JUPITER ASCENDING MOVIE REVIEW

Jupiter Ascending Movie Review

Story: Jupiter (Kunis), a janitor, hates her dreary daily existence. She scrubs toilets for a living and dreams about a better, more purposeful existence. However, her destiny transcends washrooms, aliens and even planets. After a part-human hunter named Caine (Tatum) rescues her, she finds out, to her disbelief, that she actually 'owns' the Earth.

Review: Jupiter Ascending can be distilled down to a cosmic family tale involving planetary inheritances, sibling scheming, inadequately-explained references to genetic theory and plenty of action in between. In theory, this may sound like an imaginative mix, but what we get is an essentially simple story told in an overly (and perhaps needlessly) convoluted manner.

Jupiter, of the aforesaid existential existence, is at the focal point of this story. After Caine, the cyberpunk super-soldier who speeds around in jet-boots, rescues her from a bunch of aliens (a role he will reprise throughout the film), they head to a safe house owned by his old comrade Stinger (Bean) where he breaks the news to her that she is, among other things, royalty.
Jupiter is then kidnapped and taken to Kalique Abrasax (Middleton) in space, who further explains that Jupiter is a perfect genetic 'recurrence' of her deceased mother Seraphi, matriarch of an intergalactic royal family who owned planets and harvested its people for their genetic essence - the coveted fountain of youth.

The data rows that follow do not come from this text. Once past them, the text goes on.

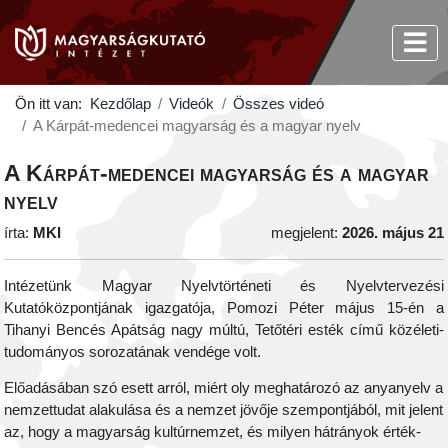
Ön itt van:
Kezdőlap
Videók
Összes videó
A Kárpát-medencei magyarság és a magyar nyelv
A Kárpát-medencei magyarság és a magyar
nyelv
írta:
MKI
megjelent:
2026. május 21
Intézetünk Magyar Nyelvtörténeti és Nyelvtervezési
Kutatóközpontjának igazgatója, Pomozi Péter május 15-én a
Tihanyi Bencés Apátság nagy múltú, Tetőtéri esték című közéleti-
tudományos sorozatának vendége volt.
Előadásában szó esett arról, miért oly meghatározó az anyanyelv a
nemzettudat alakulása és a nemzet jövője szempontjából, mit jelent
az, hogy a magyarság kultúrnemzet, és milyen hátrányok érték-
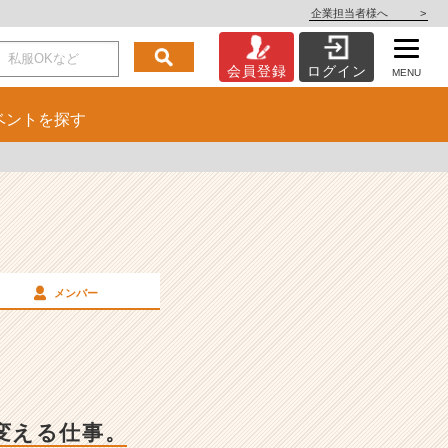
企業担当者様へ
>
会員登録
ログイン
MENU
ベント
を探す
メンバー
変える仕事。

As Jupiter now owns the Earth (thanks to her genetic makeup), Kalique needs her as part of the plan to harvest Earth. Her brothers, the suave Titus (Booth) and uber-villainous Balem (Redmayne) also need Jupiter to sign away her ownership of Earth.
Despite the dazzling effects and stellar art direction (also, more hairstyle variations than actual characters),  skimps on fleshed-out performances and offers little substance to chew on, compared to say, 1999's Matrix by the Wachowskis and easily their best in terms of scale-meets-mythology. The Jupiter-Caine love story angle falls flat but it is Redmayne's deliciously evil, ruthless Balem who you actually want to see more of. Thankfully though, there is enough originality in here to please hardcore sci-fi fans.